Galectin-3. It has been postulated that increase of galectin-3 is induced by expression of Tat protein mediated by the Sp-1 binding transcription factor. This conclusion was made based on an investigation involving several transformed cell lines (Fogel et al. 1999) but not primary human cells, such as T cells and macrophages, which are direct targets of HIV-1. Our data presented in Fig. 4 show a profound decreased expression of intracellular galectin-3 particularly after longer exposure to Meth as it was in MIM condition. This appears opposed to observations presented by Fogel et al. postulating that expression of galectin-3 is related to the expression of gene tat (Fogel et al. 1999). Otherwise, we would expect that transcription and protein level of Tat would be increased during active infection of hMDM. Importantly, Lee and colleagues (Lee et al. 2002) did not observe an effect on SP-1 biding activity to DNA due to Meth injections into mice. Summarizing, it is not the first time when results from several studies show opposite results; therefore, galectins warrant further investigations because they are undoubtfully significant pathogenic factors in HIV-1 infections.
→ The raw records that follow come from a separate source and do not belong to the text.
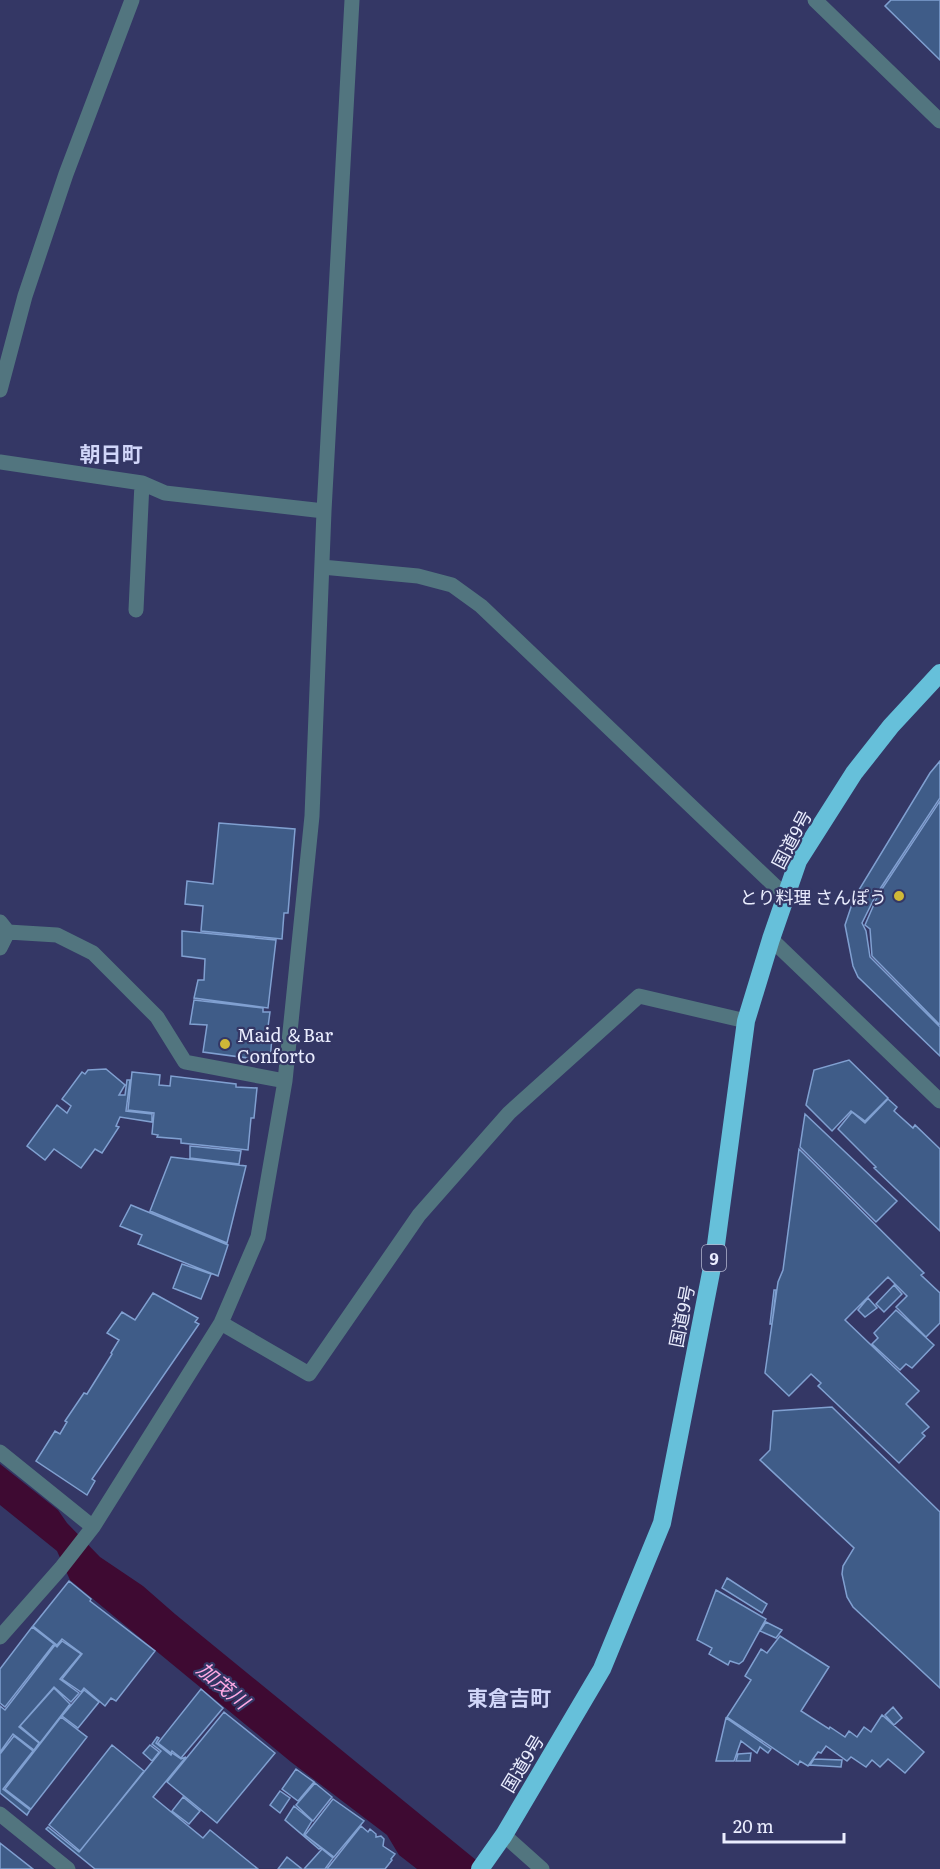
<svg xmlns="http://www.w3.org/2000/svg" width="940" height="1869" font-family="Literata,'Noto Sans JP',serif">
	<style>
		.water { fill: #3e0a32 }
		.building { fill: #3f5c88; stroke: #80a0d1; stroke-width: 1.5 }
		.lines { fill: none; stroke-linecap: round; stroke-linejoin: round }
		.minor { stroke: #52757f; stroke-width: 15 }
		.highway { stroke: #66c0da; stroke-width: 18 }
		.poi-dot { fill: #cfb837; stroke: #343765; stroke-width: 2 }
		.labels { text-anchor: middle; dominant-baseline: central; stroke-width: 4.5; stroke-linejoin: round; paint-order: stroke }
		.shield { fill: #343765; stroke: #b3b6d0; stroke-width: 1.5 }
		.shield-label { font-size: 16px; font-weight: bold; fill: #eaedfe }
		.street-label { font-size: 18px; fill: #eaedfe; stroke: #343765 }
		.poi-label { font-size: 18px; fill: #eaedfe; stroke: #343765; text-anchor: end }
		.water-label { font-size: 20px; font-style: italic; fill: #fea9e4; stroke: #343765 }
		.quarter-label { font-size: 21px; font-weight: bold; fill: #d1d6f9; stroke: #343765 }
	</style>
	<rect width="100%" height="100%" fill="#343765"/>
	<path class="water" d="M0,1464l58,46 9,13 33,34 43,29 32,28 312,255h-70l-18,-14 -12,-20 -96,-73 -221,-182 -13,-29 -57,-46z"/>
	<path class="building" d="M891,0h49v60l-55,-54z
		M940,761v37l-64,97 -14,28 4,8 4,26 70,70v29l-82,-79 -5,-11 -8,-41 9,-27 76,-125z
		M940,801v224l-68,-69 -2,-27 -5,-4 13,-30z
		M219,823l76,6 -7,84h-4l-2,26 -81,-8 2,-25 -18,-2 2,-23 26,3z
		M182,931l94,9 -8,68 -74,-10 4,-18h6l1,-21 -23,-3z
		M194,1000l69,8v4h7l-3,22 -7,-1v2l12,2 -2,24 -67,-9 4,-27 -17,-1z
		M849,1060l39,38 -23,23 -14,-10 -19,20 -26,-26 8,-35z
		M106,1069l19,16 -6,10h6l2,-15h3l-4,31 26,3v8l-32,-5 -4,9 3,1 -17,26 -7,-4 -14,19 -27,-19 -9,11 -18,-14 30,-41 10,8 4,-7 -9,-7 20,-27 3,2 3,-4z
		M132,1072l28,3 -1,10 11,1 1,-10 65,8v3l21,1 -3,30h-3l-3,32 -67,-7v-4l-24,-2 1,-2 -6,-1 2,-21 -26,-3z
		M888,1099l9,8 -3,4 19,17 2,-3 25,24v82l-66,-63 2,-1 -38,-38 14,-17 13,11z
		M805,1114l92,87 -21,21 -76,-75z
		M190,1146l51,5 -2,13 -49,-6z
		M799,1149l125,124 -3,2 19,18v30l-14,14 -30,-30 11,-11 -19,-19 -43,43 74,71 -13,13 23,23 -7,6 3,3 -26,27 -81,-77 3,-3 -10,-9 -22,22 -24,-23 13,-91 5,-12z
		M171,1157l75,9 -19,77 -77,-32z
		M131,1205l97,40 -10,31 -80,-32 4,-9 -22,-9z
		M182,1264l29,10 -10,25 -28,-11z
		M894,1285l8,9 -18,18 -8,-8z
		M774,1290h2l-4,34h-2z
		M153,1293l45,25 -3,4 4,2 -107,155 3,2 -8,14 -51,-34 19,-30 5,3 7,-12 -2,-1 19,-28 3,1 25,-40 -1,-1 8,-13 -12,-7 15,-21 13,8z
		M868,1298l9,10 -12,9 -7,-7z
		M896,1310l38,35 -22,23 -6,-4 -6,6 -28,-26 6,-6 -4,-5z
		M832,1407l108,105v176l-87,-81 -6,-10 -5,-23 1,-8 11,-18 -94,-88 10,-10 3,-39z
		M727,1578l40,26 -5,9 -40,-25z
		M69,1581l22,18 -1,2 65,50 -39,50 -5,-3 -6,8 -21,-18 -3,4 -19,-13 20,-25 -20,-15 -5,6 -24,-19z
		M716,1590l50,29 -23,42 -4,3 -9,-3 -2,4 -19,-11 3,-6 -15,-8z
		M766,1622l16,8 -6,8 -16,-7z
		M32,1627l22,17 -49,63 -5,-4v-34z
		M780,1636l49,31 -28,44 28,18 1,-2 15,10 4,-6 8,6 7,-10 7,5 11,-17 42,37 -19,21 -17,-14 -8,8 -8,-7 -6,7 -15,-10 -4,4 -21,-15 -5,7 -3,-1 -10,14 -8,-5 -2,4 -71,-48 24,-37 -6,-4 16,-27 6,4z
		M62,1641l19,13 -21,25 19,14 -8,9 -17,-15 -35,40 20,16 -5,7 -21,-16 -13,18v-46l5,4 50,-65 2,2z
		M54,1688l16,16 -30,39 -20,-17z
		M201,1689l22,19 -42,50 -9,-7 -1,2 -13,-10z
		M84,1690l15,12 -21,26 -16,-12z
		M893,1707l9,11 -8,7 -9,-10z
		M224,1712l51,41 -58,70 -50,-41z
		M61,1717l26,20 -56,72 -26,-20z
		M726,1718l45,31 -3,4 -8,-6 -3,6 -16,-12 -7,20h-18z
		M14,1736l19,15 -30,38 27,21 -3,5 -27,-22v-39z
		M157,1737l2,1 -3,5 15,12 1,-2 9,6 5,-2 -33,40 50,41 7,-8 48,39h-163l-49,-40 2,-2 31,25 82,-101 -9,-7z
		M112,1745l32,26 -64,80 -31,-26z
		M150,1745l9,7 -7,9 -9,-8z
		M751,1753l-1,8h-14l2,-7z
		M814,1759l28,1 -1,7 -31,-2z
		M296,1769l18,13 -16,19 -16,-12z
		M315,1783l17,14 -19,24 -17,-16z
		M280,1791l10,7 -10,15 -10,-8z
		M183,1797l17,14 -11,13 -17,-13z
		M333,1799l31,22 -30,36 -29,-22z
		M294,1806l18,15 -8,13 17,14 -2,1 -34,-29z
		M361,1826l7,6 2,-3 6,5v3l5,-1 3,3 -1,7 12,8 -4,5 1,1 -7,9h-58z
		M0,1843l33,26h-33z
		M322,1849l11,9 -8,11h-21z
		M287,1857l15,12h-24z"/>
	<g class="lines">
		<path class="minor" d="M815,0l125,121
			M0,390l25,-94 41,-122 66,-174
			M0,462l142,21 23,10 159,18
			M322,567l96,9 34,9 29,21 295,281 10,7
			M136,610l6,-127
			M0,922l8,10 49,3 36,18 64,64 28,45 100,19
			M771,939l169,162
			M0,948l8,-16
			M221,1323l88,51 110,-159 90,-102 130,-117 107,25
			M0,1452l93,75
			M0,1637l61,-69 32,-41 128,-204 37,-86 27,-156 27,-265 12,-305 28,-511
			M0,1814l68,55
			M504,1835l38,34"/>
		<path class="highway" d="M480,1869l24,-34 98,-166 60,-146 53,-271 31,-231 25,-82 27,-78 56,-88 37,-47 49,-53"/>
	</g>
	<g class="poi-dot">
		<circle cx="899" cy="896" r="6"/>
		<circle cx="225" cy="1044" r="6"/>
	</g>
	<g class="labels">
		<rect class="shield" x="702" y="1245" width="24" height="26" rx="4.5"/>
		<g class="shield-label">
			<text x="714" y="1258">9</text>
		</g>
		<g class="street-label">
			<text transform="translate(791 839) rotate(-62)">国道9号</text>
			<text transform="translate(681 1316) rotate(-79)">国道9号</text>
			<text transform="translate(522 1763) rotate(-59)">国道9号</text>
		</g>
		<g class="poi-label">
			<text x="887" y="896">とり料理 さんぽう</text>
			<text x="237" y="1034" text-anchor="start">Maid ＆Bar<tspan x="237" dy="21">Conforto</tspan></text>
		</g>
		<g class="water-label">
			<text transform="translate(224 1684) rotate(40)">加茂川</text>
		</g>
		<g class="quarter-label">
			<text x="111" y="452">朝日町</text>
			<text x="509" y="1696">東倉吉町</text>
		</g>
	</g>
	<path d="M724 1833v9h120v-9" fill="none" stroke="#eaedfe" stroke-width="3"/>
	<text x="733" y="1833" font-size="18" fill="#eaedfe" stroke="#343765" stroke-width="4.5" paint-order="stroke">20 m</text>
</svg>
Galectin-9. The role of galectin-9 in viral infections, including HIV-1, appears multipurpose. Some reports suggest that galectin-9 plays a role as a negative regulator in T cells’ immune response to viral infections (Merani et al. 2015), while others postulate that galectin-9 is a potent mediator of HIV-1 transmission and reactivation (Abdel-Mohsen et al. 2016). It must be noted that all investigations reported to date are focused on T cells, while expression of galectin-9 as a pathogenic and/or regulatory factor was not investigated in macrophages. This makes our data presented in Fig. 5 a novel observation showing that when HIV-1-infected hMDMs are exposed to 100 µM of Meth, expression of galectin-9 is significantly increased despite whether Meth is added prior to or after viral infection. We may speculate that increased expression of galectin-9 in hMDM will translate, in part, to increased extracellular levels of this lectin in cerebrospinal fluid (CSF) and/or peripheral blood. This hypothesis has yet to be tested, and the significance of galectin-9 expression intracellularly in macrophages is not clear. Another question is whether galectin-9 may contribute to higher infectivity of macrophages by HIV-1 while exposed to Meth.

Conclusions

Our data of comprehensive quantification of intra- and extracellular galectins uncover specific changes induced by Meth (Figs. 4 and 5). Interestingly, we did not observe significant effect of Meth at the RNAseq level. SWATH-MS analysis showed differerences in fold changes of galectin-1, -3 and -9, between CIC, CIM and MIM conditions, but they were not statistically significant.This is most likely due to a lack of sensitivity required to quantify small changes. As expected, MRM measurements showed more significant differences. Some differences are very small and exhibit significance close to borderline. Immune-cytostaining showed quite even distribution of galectins throughout cytoplasm with some overlap with lysosomes stained with LysoTracker. Further bioinformatic investigations show pro-inflammatory phenotype of hMDM and suggest a possibility of a much broader effect particularly in the local milieu of macrophages residing in tissues such as the brain (Figs. 8 and 9).

Thus, our study provides the first comprehensive quantification of three galectins representing three types of these proteins and should be considered as a foundation for future studies such as latency of HIV-1 infection. Further bioinformatic investigation of metabolic pathways combined with various experimental designs might be critical in deciphering the exact role of these important regulators of the innate immune system as potential biomarkers of disease progression and efficacy of therapies.